Pact may hold fate of local GM plant


Living with uncertainty is nothing new for 1,100 people who earn a living at General Motors Corp.'s factory in southeast Baltimore.

The plant, nearly 70 years old and producing van models with diminishing sales, has been threatened with closure for decades. But the loss of a clause in the workers' new contract may drive another wedge between them and their present job security.

General Motors and the United Auto Workers reached a tentative agreement on a four-year contract Thursday. But it is unclear if the new agreement retains a clause from the old contract that prohibited the company from closing any plants.

Details of the tentative agreement were not released, pending ratification. The vote by union members is expected to take a week to 10 days. The UAW also reached agreements this week with Ford Motor Co., DaimlerChrysler AG's Chrysler Group and supplier Visteon Corp.

"It could change things at the plant if [the clause is] not in the new contract, I believe, by accelerating the closure. If it is in, the plant then is protected in some form until the expiration," said Bill Barry, director of labor studies at the Community College of Baltimore County, who has taught a class to workers at the GM plant for more than five years.

GM a year ago committed to building the Chevrolet Astro and GMC Safari vans in Baltimore through the summer of 2005. No plans have been made past that expiration date, the company said.

"We're going to run production through the summer of '05, and then beyond the summer of '05 we have not made any decisions yet," said Dan Flores, a GM spokesman.

GM workers have long known that the plant's future is unknown after mid-2005. If the protective language has been removed from the new tentative agreement, the company would not be required to keep the facility open for another two years, although GM has already verbally committed to doing so.

Contract language aside, both the company and union say the future of the complex on Broening Highway will be determined by the demand for the vans made there.

"Sales dictate how long we're going to be there," said Walter Plummer, president of the United Auto Workers' Local 239 in Baltimore.

Sales for the vans made in Baltimore have been declining, however.

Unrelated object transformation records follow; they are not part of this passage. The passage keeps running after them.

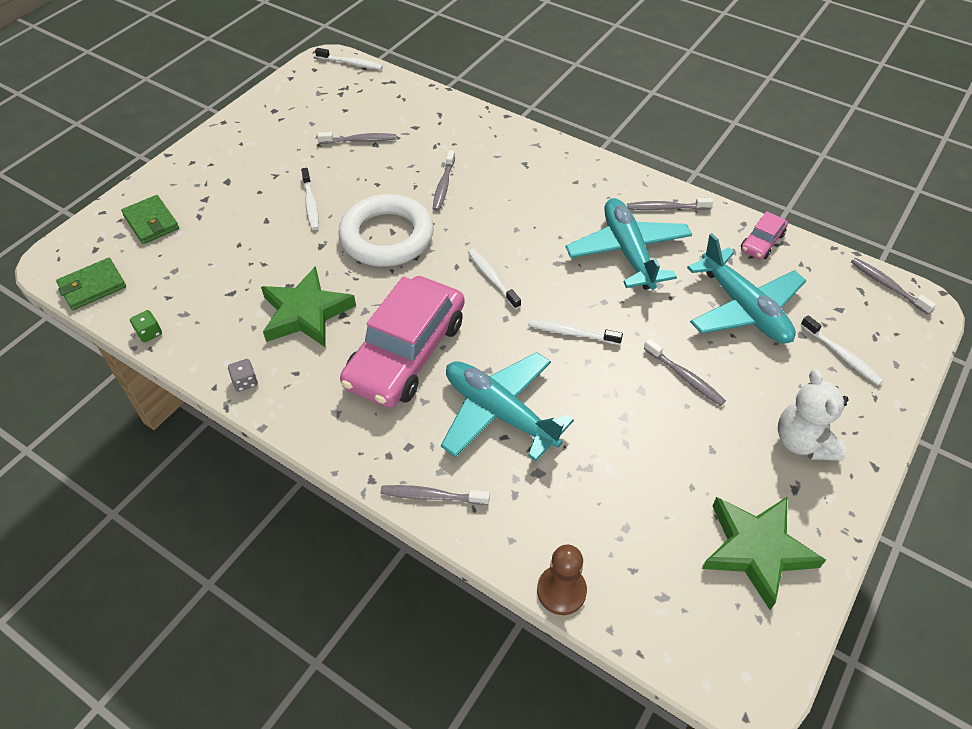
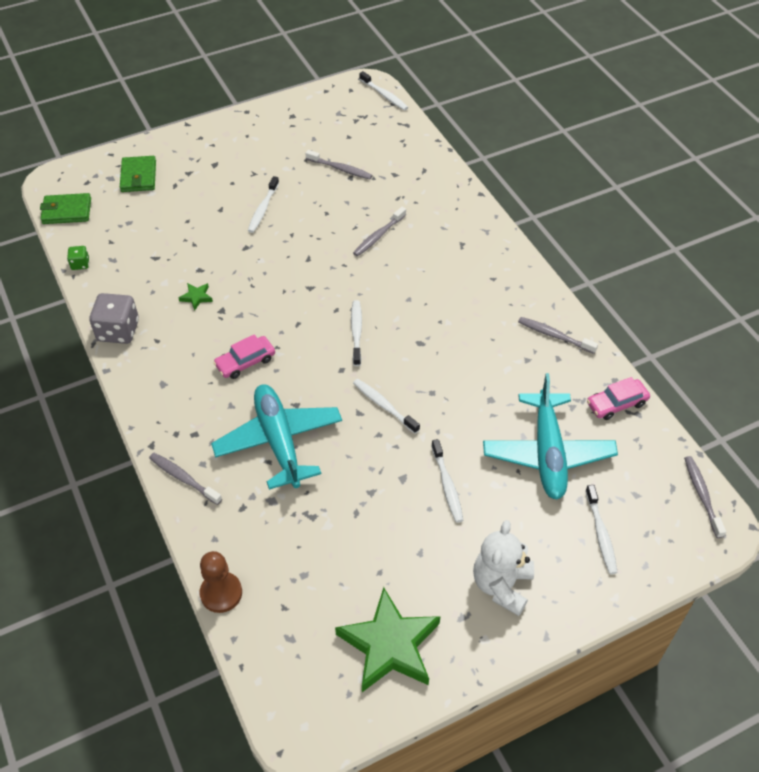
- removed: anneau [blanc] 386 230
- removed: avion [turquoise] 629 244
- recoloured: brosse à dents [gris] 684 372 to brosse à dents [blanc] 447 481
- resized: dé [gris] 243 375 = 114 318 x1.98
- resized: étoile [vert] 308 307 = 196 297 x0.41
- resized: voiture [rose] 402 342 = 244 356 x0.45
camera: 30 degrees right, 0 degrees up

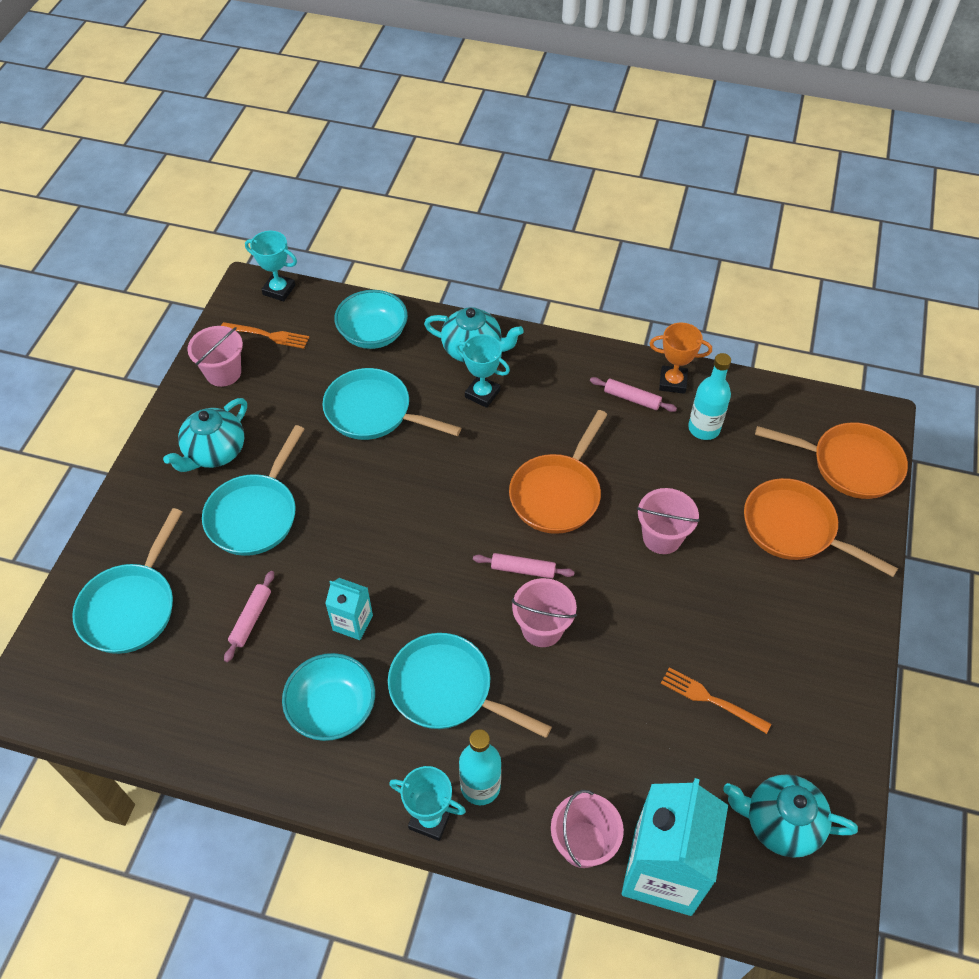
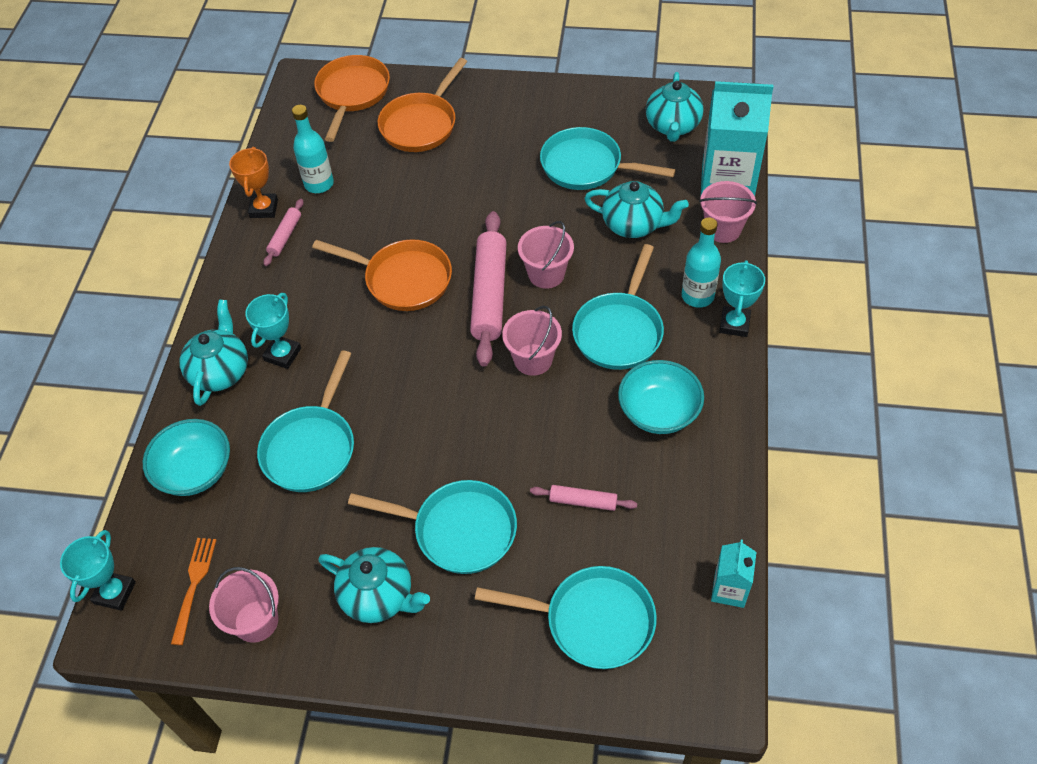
- added: théière [turquoise] 636 209
- moved: brique de lait [turquoise] 349 609 to 733 574
- moved: seau [rose] 668 521 to 532 341
- replaced: fourchette [orange] 716 700 to poêle [turquoise] 608 158
- resized: rouleau à pâtisserie [rose] 524 565 = 488 288 x2.03
camera: 95 degrees left, 0 degrees up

GM sold about 29,300 Astro and 7,600 Safari vans from January through August this year, down from about 38,500 Astro and 10,400 Safari vans during a comparable span last year.

The plant produced about 1,600 Chevrolet Astro vans and 500 GMC Safari vans last month. From January through August, about 23,900 Astro and 8,300 Safari vans were made there.

This summer, GM cut production by one-third and extended by three weeks its regularly scheduled two-week summer shutdown because of weak sales of the Safari and Astro.

"The future of the plant, to a certain extent, is based on the future of the products," Barry said.

The Baltimore plant, in the long run, now relies on internal decisions about advertising and redesign of the vans, reassignment of a new product line or a costly retooling of the plant.

Some of the workers have already accepted lucrative GM transfers to other parts of the country. About 70 percent of the plant's employees are eligible for retirement with more than 30 years of service, Barry said. Still, Barry said, many of them are watching closely to see if the new tentative agreement offers any more protection.

Said Barry, "It's become almost second nature to them to have this hanging over their head."